Well, in this 1 Timothy passage, apparently there was a minority group called the “Encratites” who were teaching that Christians couldn’t marry or eat meat. (You can read more about the Encratites here)

So, when Paul was instructing Timothy in 1 Timothy 4:3-4, he wasn’t saying Christians couldn’t EVER abstain from meat or marriage. Rather, he was speaking out in opposition to the ideas of one specific group of people whose incorrect beliefs were confusing the Church.

Paul does a LOT of this throughout the entire New Testament (since Christianity is so new and people don’t have their own Bibles yet).

Should Catholics and Protestants Celebrate Lent?

So underneath the “Where is Lent in the Bible” question, the REAL question you’re probably wondering is: Should I participate in Lent at all?

And the answer is a firm: It depends.

For Catholics: Yes. As a part of the Catholic Church, you are expected to submit to what the Church thinks is best for your spiritual growth, which includes attending Mass on Ash Wednesday as a Holy Day of Obligation and following these Catholic Lent Fasting Rules.

Not because it has anything to do with your salvation (it doesn’t!), but because it’s good for you.

For Protestants: You can participate if and to the extent that you want to, but you don’t have to. Totally up to you!

What I’m Doing for Lent This Year

Personally, as a very committed Christian who is neither Catholic nor Protestant, I will be participating in Lent this year, just like I do every year.

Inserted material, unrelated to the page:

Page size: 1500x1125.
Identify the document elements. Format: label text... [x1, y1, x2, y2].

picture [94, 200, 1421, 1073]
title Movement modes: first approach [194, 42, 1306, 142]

I’m personally not worried too much about Lent not being in the Bible. I think it’s a good spiritual discipline, and so I’m happy to do it. I’m actually looking forward to it.

I share why in this article I did for Busted Halo: “I’m Not Catholic, But Lent Is Just What My Busy Soul

As well as in the beginning of my article: What Should I Give Up for Lent? Here’s 50 New Ideas to Try

I probably won’t go to Ash Wednesday service and get ashes on my forehead, but I do plan on following Catholic dietary guidelines.

And instead of giving something up, I’m going to add something in: Continuing to read the Catechism of the Catholic Church. (*affiliate link)

I read through the first 1/4 last Lent, and I hope to read through at least the next 1/4 this year, as I continue to research what Catholics believe and why.

I’m excited to dive in again and learn more!

Are you participating in Lent this year? Why or Why not? How will you participate if you are?